→ **Task 1**: Output exactly the lines of the records below, starting at the line that contains "Rank the series" and ending at the final line of the records.

Blogging 104. Week One.
(Homework and other administrative stuff is here.)
Blogging 104. Week One.
There were an unusual number of walkouts on the first night… and a much smaller class the second night. We’ll see how things shake out when the points-for-a-grade start going in the log next week.
For all I know, One-Oh-Anything students at Big State might habitually “shop around” on the first night of these Night-for-Day classes (most of the sections meet a Lecturer in a big lecture hall and a TA in smaller “breakout” sessions… I do, in effect, the lecture and the recitation [with less time to do ’em in; the big classes have extra sessions for exams (all the sections get the same exam), whereas I’ve gotta give up class time…].).
And, of course, for all I know, I’m just the world’s worst lecturer-slash-recitation-coach and they’re just running away fast for their own good. You’ll forgive me if I find this option hard to believe. Things’re going pretty well by my lights. Several students responded early on to questions I tossed out to the general room. In some cases (when I needed to refer again to the result), I asked their name (and then immediately used their name in referring to the result). In principle, this is part of my getting-to-know-you process but in practice I tend to forget the names and it’s really about letting ’em know they can and should speak up when they have something to say (and that it’s good idea to know who the other students are and what they can do).

→ **Data to process**:
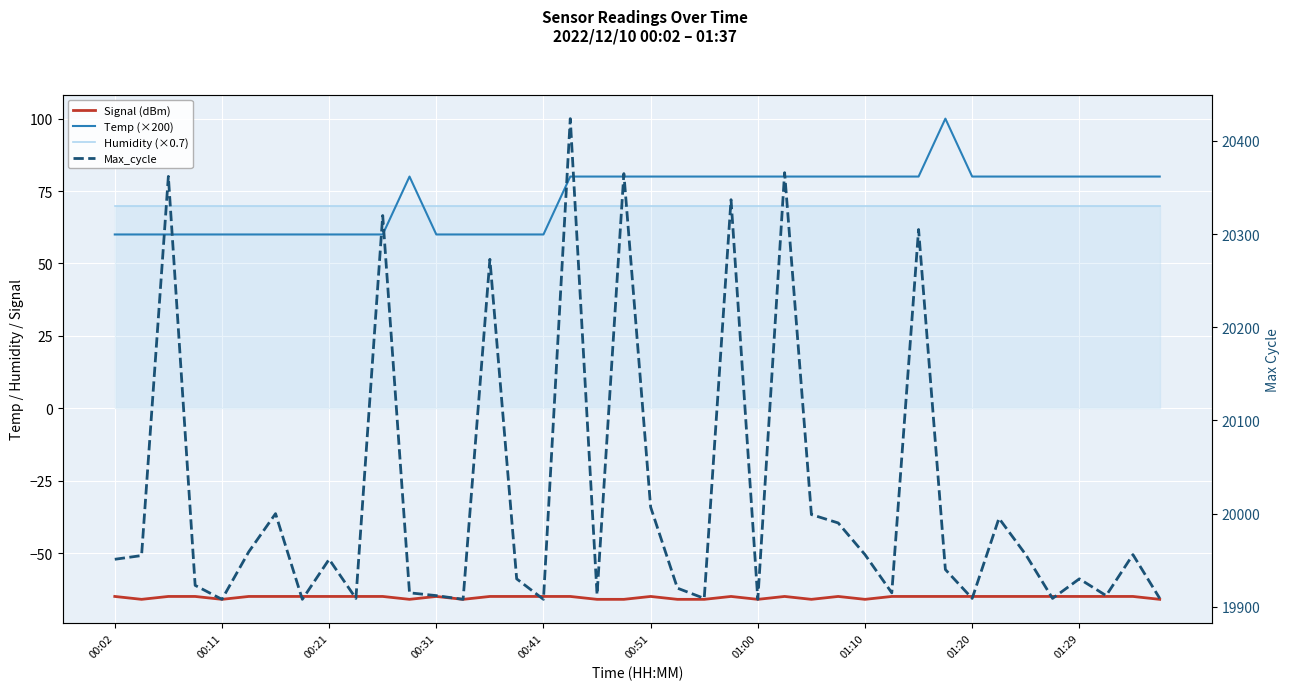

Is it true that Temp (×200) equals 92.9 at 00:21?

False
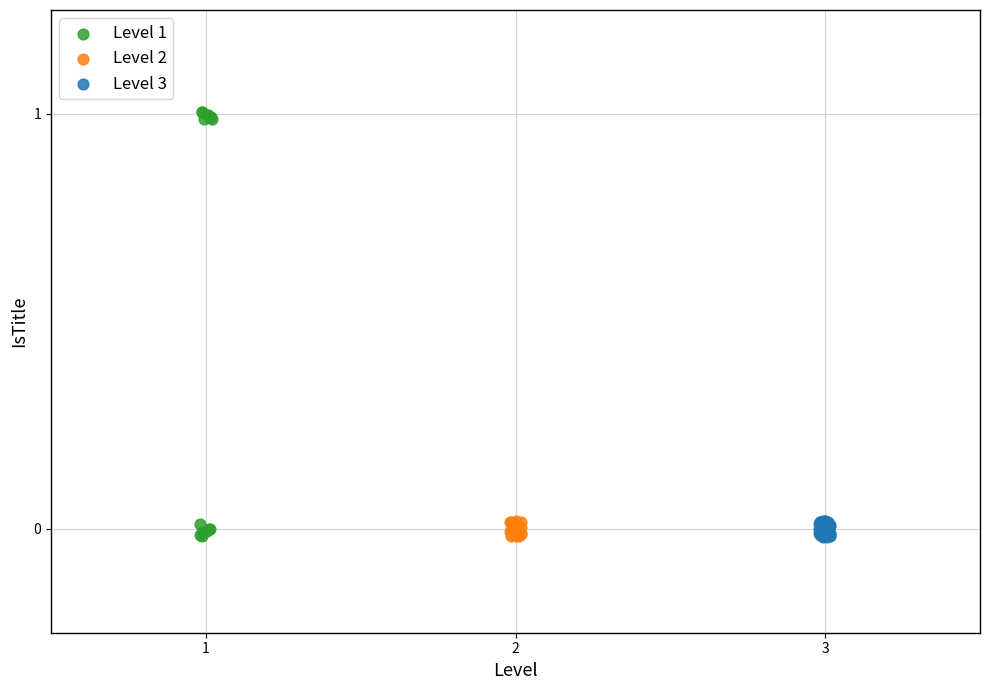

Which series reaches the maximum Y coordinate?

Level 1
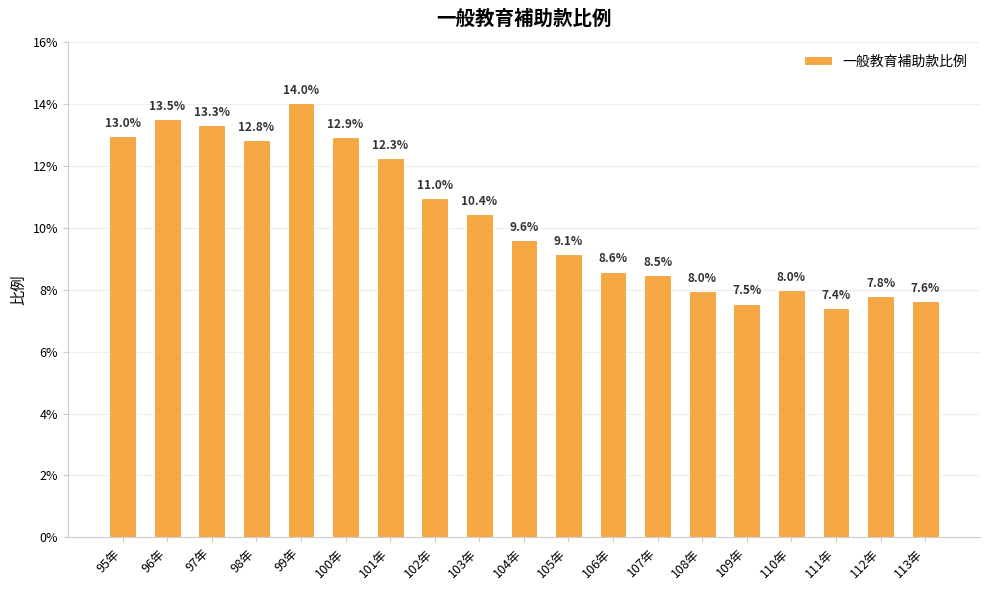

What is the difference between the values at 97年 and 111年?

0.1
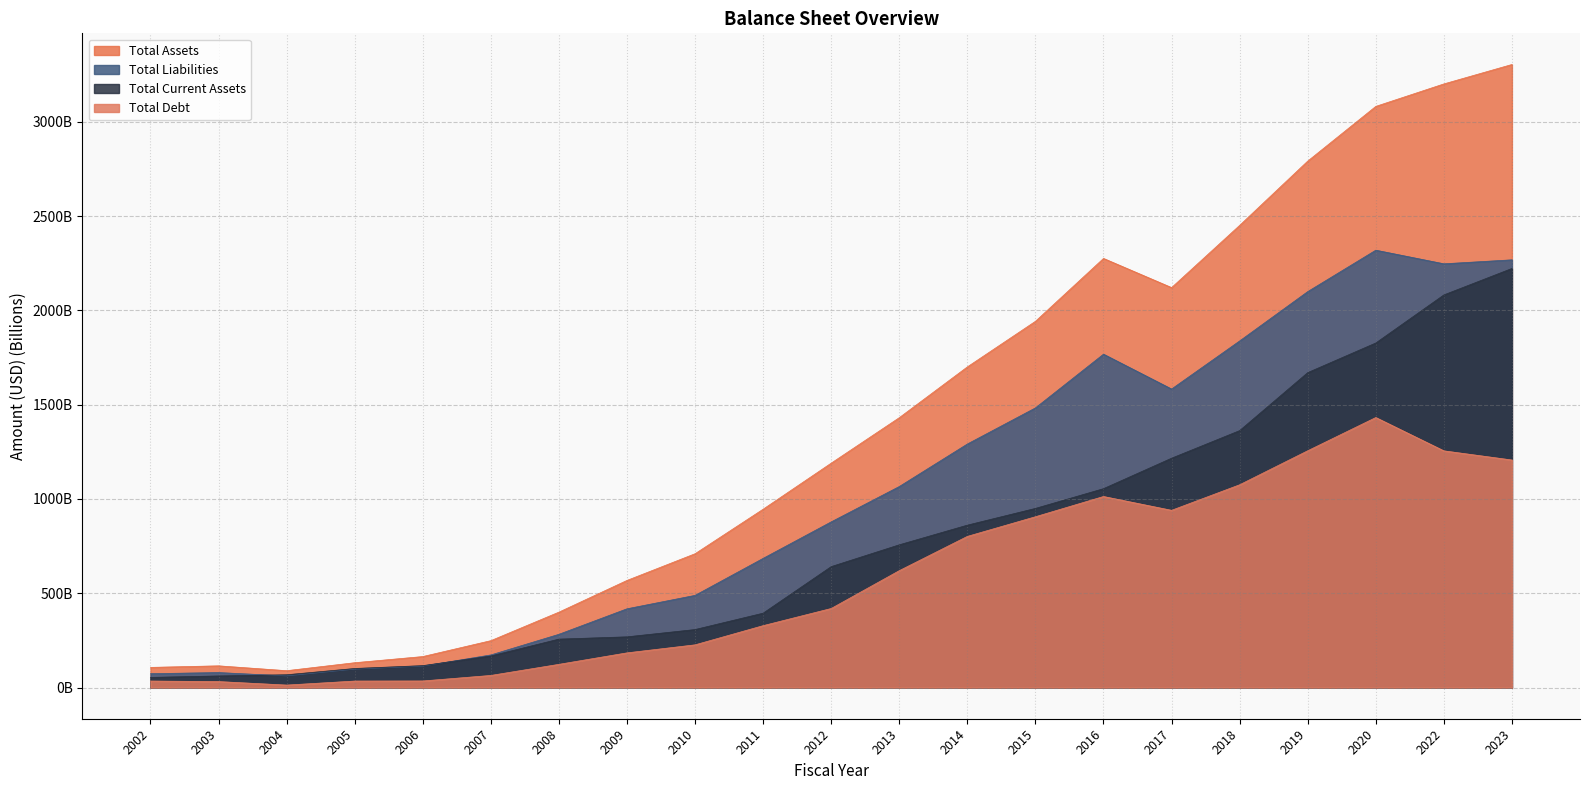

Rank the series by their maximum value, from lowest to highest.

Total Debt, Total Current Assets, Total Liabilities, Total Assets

→ **Task 2**: Return word for word the portion of the Blogging 104 post above, starting at "And, of course, for" and ending at "they can do).".

→ **Answer box 1**:
Rank the series by their maximum value, from lowest to highest.

Total Debt, Total Current Assets, Total Liabilities, Total Assets

→ **Answer box 2**:
And, of course, for all I know, I’m just the world’s worst lecturer-slash-recitation-coach and they’re just running away fast for their own good. You’ll forgive me if I find this option hard to believe. Things’re going pretty well by my lights. Several students responded early on to questions I tossed out to the general room. In some cases (when I needed to refer again to the result), I asked their name (and then immediately used their name in referring to the result). In principle, this is part of my getting-to-know-you process but in practice I tend to forget the names and it’s really about letting ’em know they can and should speak up when they have something to say (and that it’s good idea to know who the other students are and what they can do).